## ENTRIES SHOWN
------------------------------------------------------------

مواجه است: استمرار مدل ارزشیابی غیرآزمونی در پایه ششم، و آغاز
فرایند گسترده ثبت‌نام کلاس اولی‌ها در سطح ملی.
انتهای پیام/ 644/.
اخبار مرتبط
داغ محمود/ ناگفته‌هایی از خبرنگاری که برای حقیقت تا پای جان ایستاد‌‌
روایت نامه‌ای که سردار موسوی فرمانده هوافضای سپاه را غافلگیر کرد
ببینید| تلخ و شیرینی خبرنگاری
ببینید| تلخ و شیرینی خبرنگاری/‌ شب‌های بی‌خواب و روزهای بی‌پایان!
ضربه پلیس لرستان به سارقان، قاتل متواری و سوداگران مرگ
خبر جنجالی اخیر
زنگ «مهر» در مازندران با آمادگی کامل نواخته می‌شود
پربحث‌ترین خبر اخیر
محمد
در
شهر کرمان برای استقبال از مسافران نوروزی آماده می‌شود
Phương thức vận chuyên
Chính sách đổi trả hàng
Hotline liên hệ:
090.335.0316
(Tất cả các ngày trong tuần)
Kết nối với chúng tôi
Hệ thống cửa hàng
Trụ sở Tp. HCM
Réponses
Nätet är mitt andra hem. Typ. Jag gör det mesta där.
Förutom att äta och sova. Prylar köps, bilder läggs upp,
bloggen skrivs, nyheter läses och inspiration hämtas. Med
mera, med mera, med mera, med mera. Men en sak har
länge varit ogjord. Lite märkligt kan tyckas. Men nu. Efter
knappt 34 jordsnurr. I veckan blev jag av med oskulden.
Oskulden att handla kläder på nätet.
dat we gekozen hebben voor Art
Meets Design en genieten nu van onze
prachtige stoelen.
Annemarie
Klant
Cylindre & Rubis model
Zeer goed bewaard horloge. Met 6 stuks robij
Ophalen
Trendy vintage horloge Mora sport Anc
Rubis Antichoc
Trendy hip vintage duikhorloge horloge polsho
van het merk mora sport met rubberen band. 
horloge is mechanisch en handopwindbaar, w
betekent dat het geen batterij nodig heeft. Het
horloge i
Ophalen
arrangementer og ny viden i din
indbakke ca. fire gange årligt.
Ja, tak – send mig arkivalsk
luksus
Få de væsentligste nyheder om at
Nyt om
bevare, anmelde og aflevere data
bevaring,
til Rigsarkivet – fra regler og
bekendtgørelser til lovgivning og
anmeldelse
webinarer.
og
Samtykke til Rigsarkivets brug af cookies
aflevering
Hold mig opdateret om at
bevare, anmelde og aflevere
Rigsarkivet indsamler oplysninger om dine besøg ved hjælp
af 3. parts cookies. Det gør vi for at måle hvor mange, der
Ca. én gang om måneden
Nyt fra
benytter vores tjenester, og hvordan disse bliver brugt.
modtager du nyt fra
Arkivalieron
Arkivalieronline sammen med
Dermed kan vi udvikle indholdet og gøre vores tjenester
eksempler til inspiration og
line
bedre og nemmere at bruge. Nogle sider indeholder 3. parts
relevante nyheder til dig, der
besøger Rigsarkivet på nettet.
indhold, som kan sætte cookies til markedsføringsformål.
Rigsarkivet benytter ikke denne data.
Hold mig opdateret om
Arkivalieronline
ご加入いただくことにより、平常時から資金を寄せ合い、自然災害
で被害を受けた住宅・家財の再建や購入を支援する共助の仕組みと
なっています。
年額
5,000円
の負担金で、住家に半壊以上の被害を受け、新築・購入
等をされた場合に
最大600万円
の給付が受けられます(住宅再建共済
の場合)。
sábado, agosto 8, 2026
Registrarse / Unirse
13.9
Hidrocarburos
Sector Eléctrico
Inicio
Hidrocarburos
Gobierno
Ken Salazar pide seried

------------------------------------------------------------

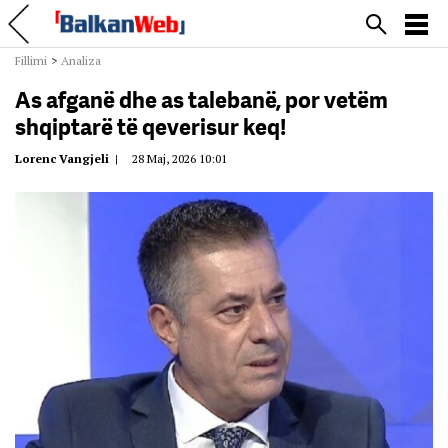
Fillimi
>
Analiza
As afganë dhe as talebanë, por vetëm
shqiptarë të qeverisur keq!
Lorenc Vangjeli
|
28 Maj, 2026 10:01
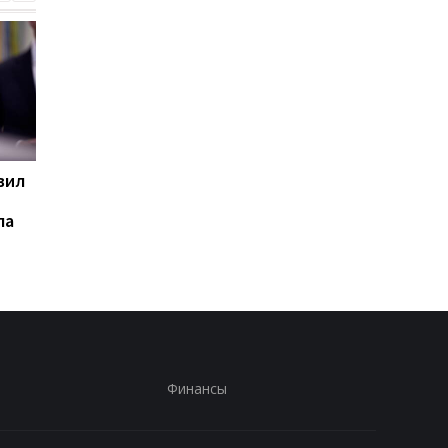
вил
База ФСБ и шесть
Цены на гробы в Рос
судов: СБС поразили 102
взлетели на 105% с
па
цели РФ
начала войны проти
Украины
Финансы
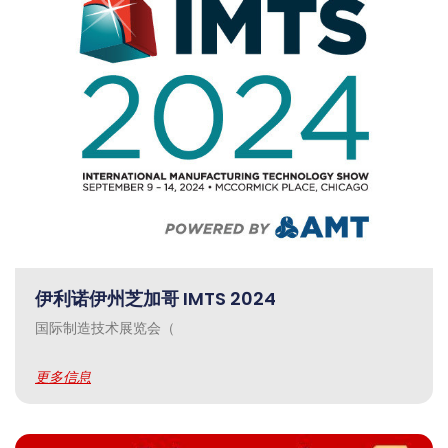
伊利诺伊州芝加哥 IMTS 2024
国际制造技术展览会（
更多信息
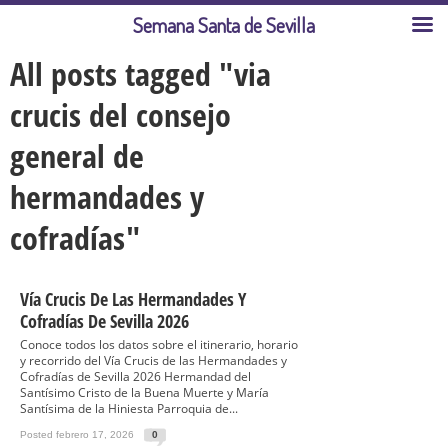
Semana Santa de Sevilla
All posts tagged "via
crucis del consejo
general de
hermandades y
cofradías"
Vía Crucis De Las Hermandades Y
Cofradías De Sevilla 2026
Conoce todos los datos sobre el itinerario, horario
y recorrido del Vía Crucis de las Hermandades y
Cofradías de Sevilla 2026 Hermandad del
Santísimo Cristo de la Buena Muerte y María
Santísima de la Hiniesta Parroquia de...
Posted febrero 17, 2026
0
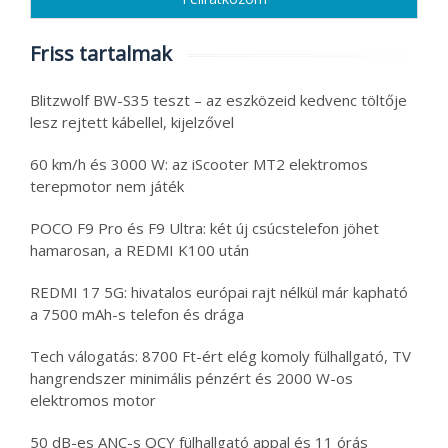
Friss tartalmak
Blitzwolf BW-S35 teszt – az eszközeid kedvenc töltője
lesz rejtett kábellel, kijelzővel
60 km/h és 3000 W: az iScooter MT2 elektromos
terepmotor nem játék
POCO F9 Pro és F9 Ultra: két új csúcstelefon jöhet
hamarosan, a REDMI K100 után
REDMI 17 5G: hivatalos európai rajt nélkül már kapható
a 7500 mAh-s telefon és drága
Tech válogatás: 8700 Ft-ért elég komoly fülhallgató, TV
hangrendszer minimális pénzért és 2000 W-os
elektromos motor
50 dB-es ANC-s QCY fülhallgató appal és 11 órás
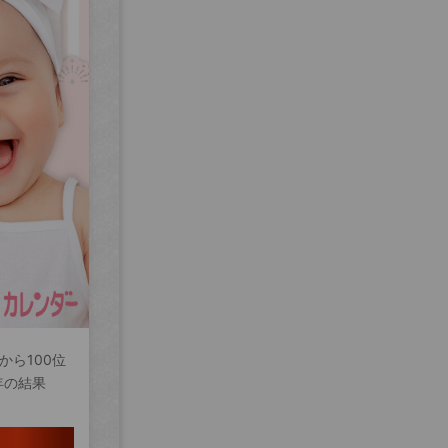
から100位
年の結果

------------------------------------------------------------

## WHAT THE EXERCISE ASKS
Throughout the records above, find the lines in which the word "nyheder" appears and return them.

## ANSWER TO THE EXERCISE
Få de væsentligste nyheder om at
relevante nyheder til dig, der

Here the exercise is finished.